Por lo tanto, si yo muriera sin ver implantado el Reino de María, moriré delante de ese ideal como San Francisco Javier delante de China. La gracia le convidaba a conquistarla para la Fe Católica y Dios le impuso esta frustración: morir en una isla de camino a China, mirándola y rezando por ella. Pues bien, si fuera de la voluntad de Dios, moriré anteviendo el Reino de María y rezando por él ¡Así habré salvado mi alma!

Es posible que la fidelidad a la vocación nos pida el sacrificio de tener la impresión de que toda nuestra vida fue en vano y que la Providencia no atendió a nuestras ansias. ¿No será que, para entrar en el Reino de María, tendremos que pasar por probaciones como esa, que nos impondrán, además, una larga separación?

Estoy convencido de que en las grandes pruebas de nuestras vidas Nuestra Señora intervendrá como Madre de un modo incomparable, dando, por ejemplo, la posibilidad de comunicarnos, inclusive a distancia, en todo momento. Para tales ocasiones, sugiero esta oración:

Madre mía, dadme la gracia de nunca sentirme lejos de Vos. Porque si es verdad que muchos están lejos, Vos, Señora, estáis siempre cerca. Convencedme de que estáis al alcance, no de manos que se extienden, sino de manos que se juntan para rezar seriamente.

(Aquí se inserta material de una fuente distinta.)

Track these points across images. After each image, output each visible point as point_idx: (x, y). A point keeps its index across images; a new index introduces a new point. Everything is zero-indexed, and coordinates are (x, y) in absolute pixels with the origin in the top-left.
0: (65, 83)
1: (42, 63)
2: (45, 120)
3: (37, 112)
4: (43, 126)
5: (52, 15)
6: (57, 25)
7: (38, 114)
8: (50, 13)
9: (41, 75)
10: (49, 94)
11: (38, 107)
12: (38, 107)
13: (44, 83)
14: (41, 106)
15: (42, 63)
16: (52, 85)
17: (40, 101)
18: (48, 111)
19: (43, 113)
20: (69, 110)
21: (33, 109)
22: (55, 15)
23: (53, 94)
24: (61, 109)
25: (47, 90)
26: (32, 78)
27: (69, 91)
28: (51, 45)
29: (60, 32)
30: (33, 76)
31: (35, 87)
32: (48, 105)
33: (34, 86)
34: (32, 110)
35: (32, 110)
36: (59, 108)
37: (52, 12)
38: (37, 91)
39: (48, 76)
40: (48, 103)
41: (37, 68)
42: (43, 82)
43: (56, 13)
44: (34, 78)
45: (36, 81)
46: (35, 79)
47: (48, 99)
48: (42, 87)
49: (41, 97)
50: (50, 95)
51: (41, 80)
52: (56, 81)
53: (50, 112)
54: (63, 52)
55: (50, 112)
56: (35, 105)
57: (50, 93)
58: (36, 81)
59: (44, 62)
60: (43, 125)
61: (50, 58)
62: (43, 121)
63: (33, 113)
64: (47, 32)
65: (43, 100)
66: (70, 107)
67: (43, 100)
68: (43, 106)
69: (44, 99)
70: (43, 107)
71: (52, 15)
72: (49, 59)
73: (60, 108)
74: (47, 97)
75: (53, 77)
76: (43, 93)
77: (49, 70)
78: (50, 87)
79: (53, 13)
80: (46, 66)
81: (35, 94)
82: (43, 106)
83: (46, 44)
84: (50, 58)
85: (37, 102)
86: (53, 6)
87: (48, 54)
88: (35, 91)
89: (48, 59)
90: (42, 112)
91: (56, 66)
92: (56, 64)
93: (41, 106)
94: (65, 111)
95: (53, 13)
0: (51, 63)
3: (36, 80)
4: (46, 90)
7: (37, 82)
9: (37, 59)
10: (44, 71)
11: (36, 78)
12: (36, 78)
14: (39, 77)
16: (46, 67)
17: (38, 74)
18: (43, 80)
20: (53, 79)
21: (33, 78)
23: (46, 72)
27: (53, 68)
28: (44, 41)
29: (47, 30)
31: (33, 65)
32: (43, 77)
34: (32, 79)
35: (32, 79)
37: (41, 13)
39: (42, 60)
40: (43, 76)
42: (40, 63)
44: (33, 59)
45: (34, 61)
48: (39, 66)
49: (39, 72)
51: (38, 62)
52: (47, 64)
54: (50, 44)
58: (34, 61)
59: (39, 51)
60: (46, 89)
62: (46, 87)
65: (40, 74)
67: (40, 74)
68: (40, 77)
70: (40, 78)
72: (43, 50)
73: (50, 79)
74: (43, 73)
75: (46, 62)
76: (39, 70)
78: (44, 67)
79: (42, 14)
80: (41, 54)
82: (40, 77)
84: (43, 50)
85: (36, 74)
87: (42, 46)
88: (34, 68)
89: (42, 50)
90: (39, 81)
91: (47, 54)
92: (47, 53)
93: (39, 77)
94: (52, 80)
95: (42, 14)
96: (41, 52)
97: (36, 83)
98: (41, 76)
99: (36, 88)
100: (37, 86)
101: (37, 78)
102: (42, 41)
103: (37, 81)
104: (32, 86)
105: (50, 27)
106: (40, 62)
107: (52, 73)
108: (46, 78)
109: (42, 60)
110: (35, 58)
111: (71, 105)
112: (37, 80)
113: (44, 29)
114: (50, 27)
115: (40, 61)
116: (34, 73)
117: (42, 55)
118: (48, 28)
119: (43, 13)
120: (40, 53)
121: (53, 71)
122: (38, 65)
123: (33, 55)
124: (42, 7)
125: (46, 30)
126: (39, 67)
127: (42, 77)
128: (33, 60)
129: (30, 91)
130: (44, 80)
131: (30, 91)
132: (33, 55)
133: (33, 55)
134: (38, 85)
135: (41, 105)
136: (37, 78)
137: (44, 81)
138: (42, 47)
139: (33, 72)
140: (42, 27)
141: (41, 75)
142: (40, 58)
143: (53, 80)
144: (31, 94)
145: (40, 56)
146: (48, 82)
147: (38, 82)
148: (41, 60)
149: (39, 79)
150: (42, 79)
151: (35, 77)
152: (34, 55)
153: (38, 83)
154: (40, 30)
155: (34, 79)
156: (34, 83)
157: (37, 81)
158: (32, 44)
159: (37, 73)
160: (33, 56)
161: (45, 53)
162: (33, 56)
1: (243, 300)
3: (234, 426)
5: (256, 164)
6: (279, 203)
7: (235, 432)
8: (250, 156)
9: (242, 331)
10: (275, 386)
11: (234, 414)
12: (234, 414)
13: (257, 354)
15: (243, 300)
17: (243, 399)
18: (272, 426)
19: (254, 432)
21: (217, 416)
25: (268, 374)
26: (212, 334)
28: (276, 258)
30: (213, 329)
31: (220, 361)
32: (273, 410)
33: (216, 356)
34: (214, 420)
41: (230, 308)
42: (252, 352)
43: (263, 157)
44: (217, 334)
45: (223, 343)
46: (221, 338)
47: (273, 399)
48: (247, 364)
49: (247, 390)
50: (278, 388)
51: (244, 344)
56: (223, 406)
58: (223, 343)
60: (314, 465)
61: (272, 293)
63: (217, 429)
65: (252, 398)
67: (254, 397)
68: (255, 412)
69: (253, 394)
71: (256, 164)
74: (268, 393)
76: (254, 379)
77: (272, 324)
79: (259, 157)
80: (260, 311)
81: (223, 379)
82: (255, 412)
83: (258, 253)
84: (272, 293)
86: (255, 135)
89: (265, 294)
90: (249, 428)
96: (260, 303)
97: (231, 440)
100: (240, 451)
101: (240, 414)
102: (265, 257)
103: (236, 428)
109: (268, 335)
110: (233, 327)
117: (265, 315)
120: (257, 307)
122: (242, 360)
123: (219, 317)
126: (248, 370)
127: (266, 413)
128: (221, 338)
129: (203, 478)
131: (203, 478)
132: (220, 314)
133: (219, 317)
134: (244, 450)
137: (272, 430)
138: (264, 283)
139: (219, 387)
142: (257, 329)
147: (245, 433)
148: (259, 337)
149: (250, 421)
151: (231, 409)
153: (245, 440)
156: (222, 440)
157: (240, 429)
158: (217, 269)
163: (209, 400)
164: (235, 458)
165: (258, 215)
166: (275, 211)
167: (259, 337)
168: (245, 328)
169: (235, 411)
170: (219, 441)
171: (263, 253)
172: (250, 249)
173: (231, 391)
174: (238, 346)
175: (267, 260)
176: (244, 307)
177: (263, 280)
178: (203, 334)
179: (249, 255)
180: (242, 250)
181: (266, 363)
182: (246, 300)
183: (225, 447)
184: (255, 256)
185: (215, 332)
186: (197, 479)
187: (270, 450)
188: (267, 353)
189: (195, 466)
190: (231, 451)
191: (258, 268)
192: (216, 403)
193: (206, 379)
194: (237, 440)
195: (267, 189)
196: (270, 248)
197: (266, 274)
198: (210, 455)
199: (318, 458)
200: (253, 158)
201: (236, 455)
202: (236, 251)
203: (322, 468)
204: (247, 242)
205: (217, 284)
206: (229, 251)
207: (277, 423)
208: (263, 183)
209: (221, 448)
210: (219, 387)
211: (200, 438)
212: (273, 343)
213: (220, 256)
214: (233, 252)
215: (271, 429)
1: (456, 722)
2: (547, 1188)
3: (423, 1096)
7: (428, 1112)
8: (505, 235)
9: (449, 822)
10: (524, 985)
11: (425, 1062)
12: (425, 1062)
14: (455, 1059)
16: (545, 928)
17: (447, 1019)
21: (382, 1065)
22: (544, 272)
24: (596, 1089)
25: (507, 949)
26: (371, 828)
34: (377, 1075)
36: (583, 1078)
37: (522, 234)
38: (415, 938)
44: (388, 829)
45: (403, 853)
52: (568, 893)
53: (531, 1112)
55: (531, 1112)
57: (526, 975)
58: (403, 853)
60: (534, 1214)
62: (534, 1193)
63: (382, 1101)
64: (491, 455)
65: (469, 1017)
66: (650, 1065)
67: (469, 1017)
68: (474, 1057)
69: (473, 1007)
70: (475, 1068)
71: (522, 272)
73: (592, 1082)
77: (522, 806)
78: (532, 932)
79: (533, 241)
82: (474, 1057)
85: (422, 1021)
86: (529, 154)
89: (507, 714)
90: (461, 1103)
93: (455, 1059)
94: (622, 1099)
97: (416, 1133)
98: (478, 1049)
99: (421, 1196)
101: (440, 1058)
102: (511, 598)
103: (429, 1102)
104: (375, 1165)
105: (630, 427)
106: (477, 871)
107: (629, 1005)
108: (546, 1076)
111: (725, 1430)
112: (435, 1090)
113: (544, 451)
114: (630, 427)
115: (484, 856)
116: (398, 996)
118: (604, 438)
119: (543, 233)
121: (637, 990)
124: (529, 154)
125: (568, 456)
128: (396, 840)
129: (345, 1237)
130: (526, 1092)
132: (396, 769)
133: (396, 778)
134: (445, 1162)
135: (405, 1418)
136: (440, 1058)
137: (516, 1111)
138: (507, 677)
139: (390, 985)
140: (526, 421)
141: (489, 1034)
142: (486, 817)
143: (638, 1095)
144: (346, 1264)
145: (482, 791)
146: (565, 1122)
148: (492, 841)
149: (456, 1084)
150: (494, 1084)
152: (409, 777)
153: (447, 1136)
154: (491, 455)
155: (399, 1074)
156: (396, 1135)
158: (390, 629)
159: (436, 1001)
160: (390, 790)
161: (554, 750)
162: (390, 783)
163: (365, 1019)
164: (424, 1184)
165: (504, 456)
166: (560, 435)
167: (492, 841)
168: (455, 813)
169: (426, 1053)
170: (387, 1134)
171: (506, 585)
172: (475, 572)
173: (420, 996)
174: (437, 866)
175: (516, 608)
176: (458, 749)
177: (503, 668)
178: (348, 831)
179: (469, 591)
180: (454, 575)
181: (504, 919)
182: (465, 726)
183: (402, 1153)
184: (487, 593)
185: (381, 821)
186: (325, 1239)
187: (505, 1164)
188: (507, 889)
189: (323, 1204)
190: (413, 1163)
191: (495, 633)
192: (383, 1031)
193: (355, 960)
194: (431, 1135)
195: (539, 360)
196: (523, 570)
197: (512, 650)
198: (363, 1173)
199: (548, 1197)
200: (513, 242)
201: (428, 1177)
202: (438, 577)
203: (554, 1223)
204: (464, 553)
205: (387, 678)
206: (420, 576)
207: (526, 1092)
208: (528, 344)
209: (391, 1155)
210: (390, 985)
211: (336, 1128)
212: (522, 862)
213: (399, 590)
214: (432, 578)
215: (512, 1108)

Hacedme comprender esta verdad: si nunca se oyó decir que alguno que haya recurrido a vuestra protección y reclamado vuestro socorro fuese desamparado, no seré yo el primero en no ser escuchado. Así pues, regia Señora, haced que siempre me vuelva a Vos con confianza. Así sea”.

La Providencia podrá disponer que mis hijos espirituales se sientan lejos de mí, como tantos religiosos se sintieron lejos de sus fundadores, y tengan que pasar por esa sensación de abandono. La Santísima Virgen, sin embargo, nos da esta garantía: Ella estará presente o, por lo menos, les hará sentir mi presencia. De manera que tengan la seguridad que, en la hora decisiva, estaré junto al lecho de cada uno, dándoles la mano.

Notas

1) Cementerio de la ciudad de São Paulo, localizada en el barrio de la Consolación.

2) “Voz de Cristo, voz misteriosa de la gracia que resonáis en el silencio de los corazones, vos murmuráis en el fondo de nuestras consciencias palabras de dulzura e de paz” (SAINT-LAURENT, Thomas, de “O Livro da Confiança”, São Paulo, Editora Retornarei, 2019, p. 13.)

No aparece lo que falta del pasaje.